* Written problem *
Can you give the text lines of each item below again, swapping "Source Extractor" for "SExtractor", changing nothing else, and leaving out the pictures?

* Records to use *
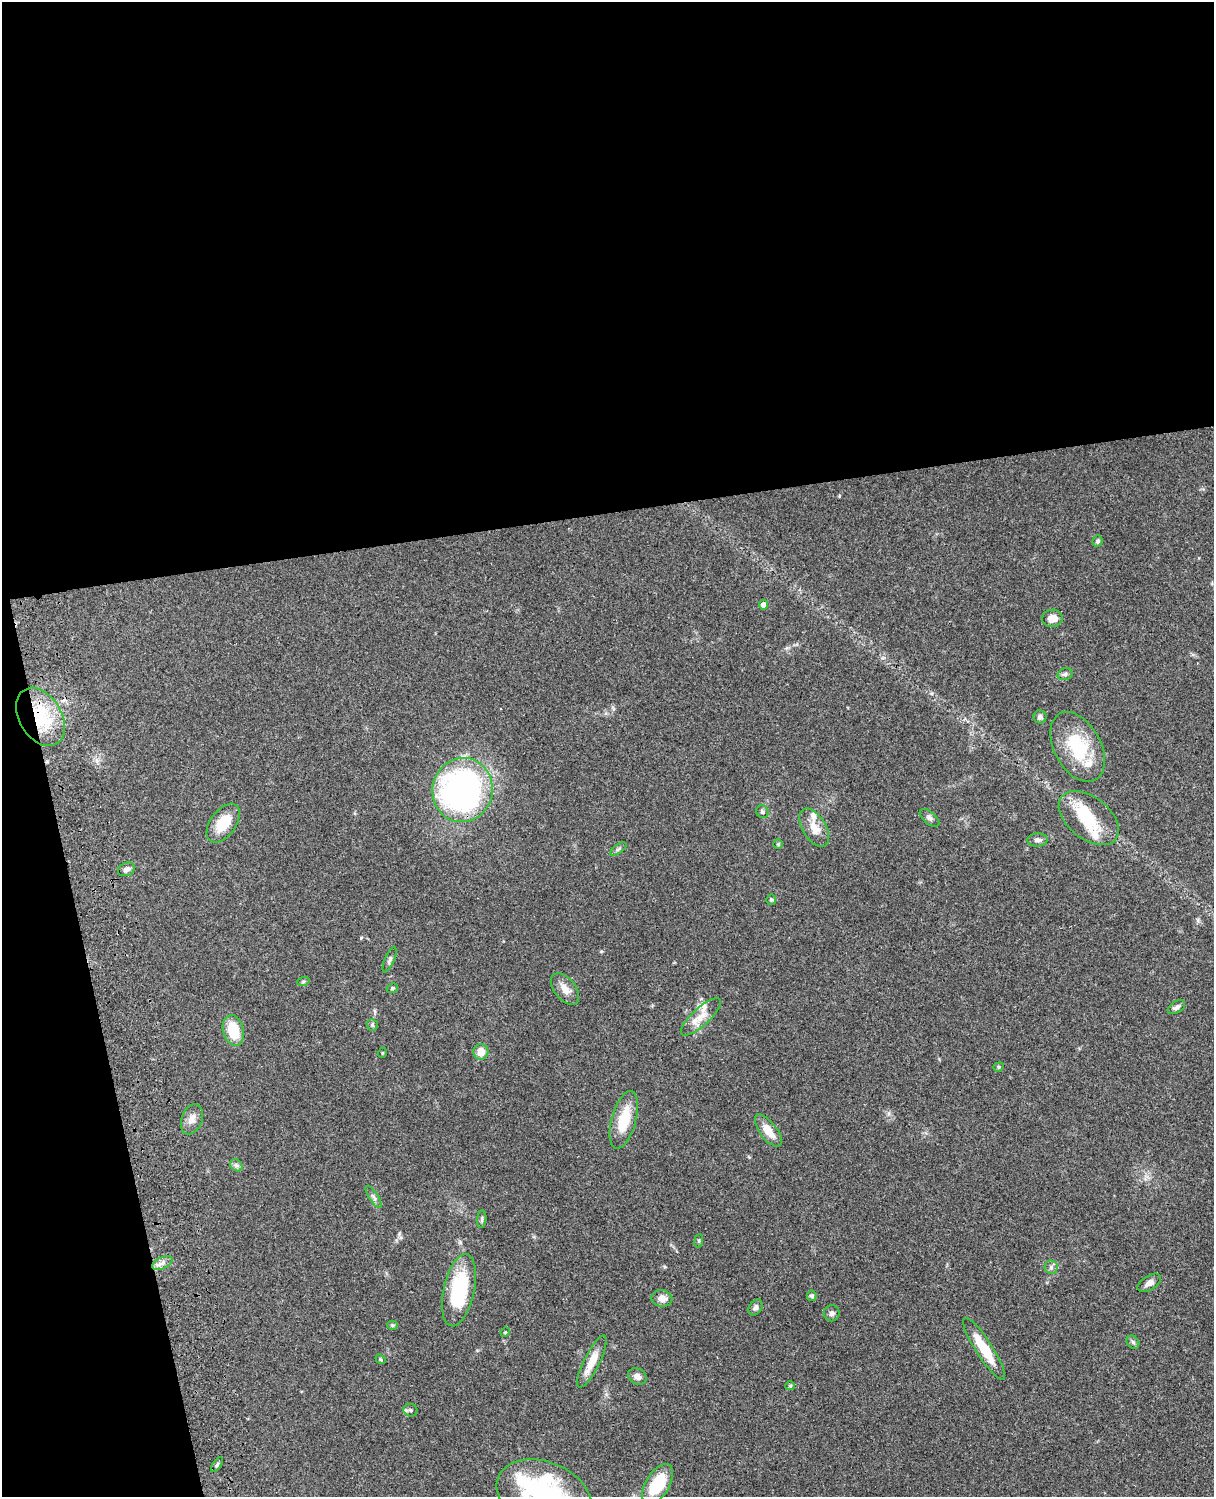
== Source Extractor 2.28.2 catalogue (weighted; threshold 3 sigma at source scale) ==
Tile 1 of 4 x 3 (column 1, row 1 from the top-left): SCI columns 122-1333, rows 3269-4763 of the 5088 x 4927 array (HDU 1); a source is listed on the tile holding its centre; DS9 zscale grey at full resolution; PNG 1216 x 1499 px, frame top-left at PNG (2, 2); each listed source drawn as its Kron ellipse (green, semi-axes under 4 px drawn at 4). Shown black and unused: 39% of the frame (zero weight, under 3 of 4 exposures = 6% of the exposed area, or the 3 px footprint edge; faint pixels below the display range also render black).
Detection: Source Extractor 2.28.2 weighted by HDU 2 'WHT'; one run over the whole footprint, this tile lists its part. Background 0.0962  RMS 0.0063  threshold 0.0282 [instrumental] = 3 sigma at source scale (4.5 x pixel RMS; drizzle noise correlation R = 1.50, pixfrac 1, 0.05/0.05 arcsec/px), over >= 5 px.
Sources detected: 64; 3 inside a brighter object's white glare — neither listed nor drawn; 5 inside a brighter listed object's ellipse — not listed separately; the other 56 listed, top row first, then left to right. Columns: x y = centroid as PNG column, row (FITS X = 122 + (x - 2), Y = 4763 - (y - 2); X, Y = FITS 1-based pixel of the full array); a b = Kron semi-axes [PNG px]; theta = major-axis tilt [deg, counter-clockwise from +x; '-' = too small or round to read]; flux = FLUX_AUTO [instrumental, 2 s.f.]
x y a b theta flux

* Problem solution *
== SExtractor 2.28.2 catalogue (weighted; threshold 3 sigma at source scale) ==
Tile 1 of 4 x 3 (column 1, row 1 from the top-left): SCI columns 122-1333, rows 3269-4763 of the 5088 x 4927 array (HDU 1); a source is listed on the tile holding its centre; DS9 zscale grey at full resolution; PNG 1216 x 1499 px, frame top-left at PNG (2, 2); each listed source drawn as its Kron ellipse (green, semi-axes under 4 px drawn at 4). Shown black and unused: 39% of the frame (zero weight, under 3 of 4 exposures = 6% of the exposed area, or the 3 px footprint edge; faint pixels below the display range also render black).
Detection: SExtractor 2.28.2 weighted by HDU 2 'WHT'; one run over the whole footprint, this tile lists its part. Background 0.0962  RMS 0.0063  threshold 0.0282 [instrumental] = 3 sigma at source scale (4.5 x pixel RMS; drizzle noise correlation R = 1.50, pixfrac 1, 0.05/0.05 arcsec/px), over >= 5 px.
Sources detected: 64; 3 inside a brighter object's white glare — neither listed nor drawn; 5 inside a brighter listed object's ellipse — not listed separately; the other 56 listed, top row first, then left to right. Columns: x y = centroid as PNG column, row (FITS X = 122 + (x - 2), Y = 4763 - (y - 2); X, Y = FITS 1-based pixel of the full array); a b = Kron semi-axes [PNG px]; theta = major-axis tilt [deg, counter-clockwise from +x; '-' = too small or round to read]; flux = FLUX_AUTO [instrumental, 2 s.f.]
x y a b theta flux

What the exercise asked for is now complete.